The court was hearing final arguments on the protest petition filed by riot victim Lakhwinder Kaur, whose husband Badal Singh was killed in the genocide, challenging the CBI’s closure report and clean chit to Tytler in the case.

The case was fixed for today for CBI’s arguments as on the last date of hearing the prosecutor was not available while senior advocate H S Phoolka and advocate Kamna Vohra, appearing for the victims, had concluded their arguments.

CBI prosecutor Sanjay Kumar said he has been handed over the charge of the case file recently so was not fully prepared to argue.

The judge asked the prosecutor what was the problem and why he cannot argue when the CBI officials were told earlier also that the case has been fixed for their submissions.

“Give me one final date when you can argue.
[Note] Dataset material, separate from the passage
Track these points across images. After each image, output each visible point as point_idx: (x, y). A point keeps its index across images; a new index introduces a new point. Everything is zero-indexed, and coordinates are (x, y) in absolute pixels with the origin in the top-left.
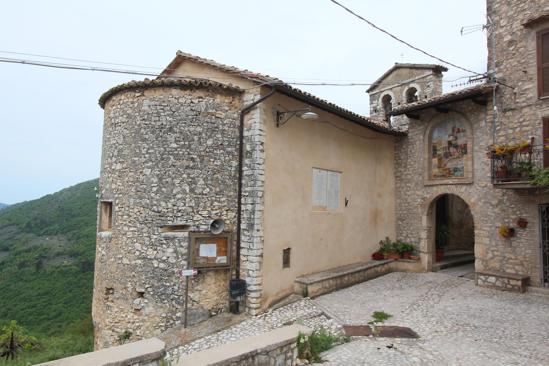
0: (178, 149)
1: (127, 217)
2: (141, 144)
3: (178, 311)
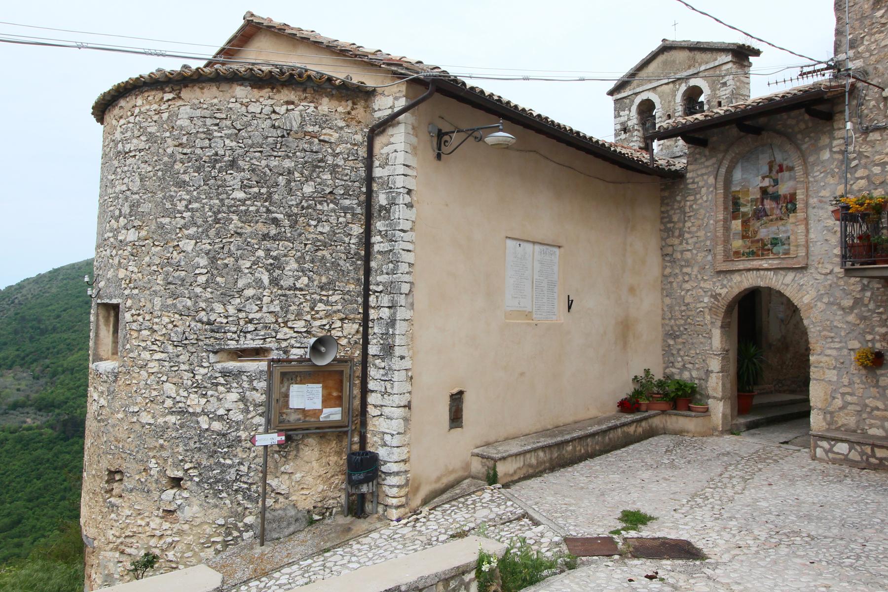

If you do not argue on the next date, I will pass the order,” the judge said.

The CBI’s move of not arguing today was strongly opposed by the victims.

Earlier, the victims’ counsel had told the court that CBI should examine Bollywood star Amitabh Bachchan and a former Delhi Police officer as witnesses as they were also seen in a CD, placed on record by the agency, standing near the body of then Prime Minister Indira Gandhi at Teen Murti Bhavan where Tytler was also present.

The counsel had also sought further investigation in the matter to ascertain Tytler’s role in the killing of three persons in the massacre.

The CBI had given a clean chit to Tytler on April 2, 2009 claiming lack of evidence against him in the case pertaining to the murder of three persons on November 1, 1984, in wake of the assassination of Indira Gandhi.

Tytler’s alleged role in the case relating to killings of three persons in the riots, Badal Singh, Thakur Singh and Gurcharan Singh, near Gurudwara Pulbangash in North Delhi was re-investigated by CBI after a court had in December 2007 refused to accept its closure report.

On April 27, 2010, a magistrate had accepted CBI’s closure report in the case against Tytler, saying there was no evidence to put him on trial.

The court had allowed CBI’s arguments that Tytler was present at late Indira Gandhi’s residence at Teen Murti Bhavan and was not at the scene of crime, saying its contentions were justified by material, including some visual tapes and versions of some independent witnesses.

Witness Jasbir (now residing in California), in an affidavit, had claimed before the Nanavati Commission that he had heard Tytler on November 3, 1984, rebuking his men for the “nominal killings” carried out in the Sikh genocide.

The court rejected Jasbir’s version, saying he had deposed for something which took place on November 3 while the case related to an incident of November 1, 1984.